» **QUOTED PASSAGE**
□ □ □ □ □
Tuesday, November 16, 2010

A Vampire a Day... - The Making of a Vampire

A Vampire a Day... - The Making of a Vampire

I haven't written, lately, about vampire-related photography; therefore, here's another post on how to photograph vampires. I was working on some pictures from a Halloween party when I came over the one posted here ("Vampire Kiss" or "Kiss of a Vampire" Left). While deciding on a title for this image, I'm still not entirely sure: "Vampire Kiss," "Kiss of a Vampire" or "The Making of a Vampire."
"Vampire Kiss" Copyright Alina Oswald, 2010. All Rights Reserved.
"The Making of a Vampire" may fit the best, in a way, because it suggests just the opposite of the burning/death/burial of a vampire (photography, that I mentioned in a previous post). Here, though, the idea is to illustrate, somehow, the making of a vampire, the actual creative (in a way) act--or maybe creation in the wake of destruction--of a hungry, bloodthirsty, brand new vampire.

The image just happened... I didn't really plan on making it. At the Halloween party, at this outrageous, outfit and masked game of darkness mixed with fantasy, gore and mystery, there were "vampires," "dark angels," and masked individuals who gladly wanted to become vampires. Therefore, I asked one of the "vampires" to act as if he was about to bite this masked young man in the picture. I thought that making the image B&W, with only the eyes and the mouth/lips of the vampire to show in color, would add to the image.

I believe, like with many other aspects of vampire photography, that capturing the making of a vampire can be quite fascinating. After all, it represents the moment when the human ceases to exist, only to allow the birth of a vampire, a creature (so-believed and thought to be) without a soul, a monster who has no choice but to "borrow" or "use" the human body and kill to stay alive.
□ □ □ □ □
» **AVAILABLE DATA**

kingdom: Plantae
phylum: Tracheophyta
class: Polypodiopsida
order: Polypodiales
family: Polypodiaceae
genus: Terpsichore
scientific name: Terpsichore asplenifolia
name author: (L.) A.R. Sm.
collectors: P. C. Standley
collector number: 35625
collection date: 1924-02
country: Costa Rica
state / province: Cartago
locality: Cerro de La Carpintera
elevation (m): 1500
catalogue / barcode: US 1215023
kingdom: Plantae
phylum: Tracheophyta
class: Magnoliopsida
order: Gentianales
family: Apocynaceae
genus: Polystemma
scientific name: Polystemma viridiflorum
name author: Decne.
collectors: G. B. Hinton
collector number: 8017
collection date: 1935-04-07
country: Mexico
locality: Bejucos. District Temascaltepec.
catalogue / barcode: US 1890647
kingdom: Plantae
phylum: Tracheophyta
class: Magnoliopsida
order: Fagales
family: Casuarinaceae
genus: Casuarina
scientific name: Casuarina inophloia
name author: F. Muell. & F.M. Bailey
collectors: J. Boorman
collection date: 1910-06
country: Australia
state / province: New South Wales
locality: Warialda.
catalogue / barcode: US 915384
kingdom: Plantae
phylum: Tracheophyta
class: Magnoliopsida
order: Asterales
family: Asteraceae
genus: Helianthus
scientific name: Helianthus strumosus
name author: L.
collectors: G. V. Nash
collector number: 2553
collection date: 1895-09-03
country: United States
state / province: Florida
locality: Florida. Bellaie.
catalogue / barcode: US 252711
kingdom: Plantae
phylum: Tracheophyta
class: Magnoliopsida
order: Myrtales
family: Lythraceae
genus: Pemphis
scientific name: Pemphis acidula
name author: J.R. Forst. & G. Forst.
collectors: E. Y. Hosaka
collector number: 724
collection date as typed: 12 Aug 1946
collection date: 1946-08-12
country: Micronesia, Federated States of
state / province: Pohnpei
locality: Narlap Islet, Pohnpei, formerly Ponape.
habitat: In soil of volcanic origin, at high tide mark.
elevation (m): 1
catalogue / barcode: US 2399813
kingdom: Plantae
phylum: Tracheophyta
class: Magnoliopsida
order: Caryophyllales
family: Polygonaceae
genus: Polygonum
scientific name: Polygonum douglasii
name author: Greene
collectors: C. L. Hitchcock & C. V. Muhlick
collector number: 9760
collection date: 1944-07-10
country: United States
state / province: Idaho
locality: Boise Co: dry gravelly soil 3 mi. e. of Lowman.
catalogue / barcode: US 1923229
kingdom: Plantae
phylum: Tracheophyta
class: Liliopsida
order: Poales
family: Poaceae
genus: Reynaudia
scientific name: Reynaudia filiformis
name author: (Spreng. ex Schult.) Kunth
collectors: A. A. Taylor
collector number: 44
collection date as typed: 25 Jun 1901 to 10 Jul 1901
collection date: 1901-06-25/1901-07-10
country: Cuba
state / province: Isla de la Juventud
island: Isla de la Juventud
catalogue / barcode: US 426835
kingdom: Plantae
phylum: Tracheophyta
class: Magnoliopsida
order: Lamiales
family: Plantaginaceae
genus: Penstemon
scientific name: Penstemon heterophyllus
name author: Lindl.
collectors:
□ □ □ □ □
» **TASK A**
Reproduce the portion of the vampire photography post that begins at the words "I believe, like" and stops after the words "to stay alive.".
» **TASK B**
Carry on the vampire photography post from its last sentence.

» **ANSWER SPACE A**
I believe, like with many other aspects of vampire photography, that capturing the making of a vampire can be quite fascinating. After all, it represents the moment when the human ceases to exist, only to allow the birth of a vampire, a creature (so-believed and thought to be) without a soul, a monster who has no choice but to "borrow" or "use" the human body and kill to stay alive.

» **ANSWER SPACE B**
As I mentioned above, the picture was taken at a Halloween party. It was quick thing, my instant reaction to an idea that just happened to cross my mind in that particular moment. I hope to have the chance to retake this image in a more controlled environment, something like a studio or home studio. Also, a note about the crop... I left the smile to show on the "victim's" face, in this case. If I wanted a more dramatic image, I could have cropped the face so that only the "victim's" eye would show, or posed my models (which, at the time was not a choice) to play a more (maybe sexually charged, yet still morbid) scene. I say morbid because, after all, the gesture implies the killing of a human being and the making of a vampire. As with any other fantasy that may translate into visual (or other kind of) art, here, again, possibilities are infinite. This is only one example, one that just happened. Thankfully.

Look forward to more vampire photography shoots. Until then, thanks for visiting.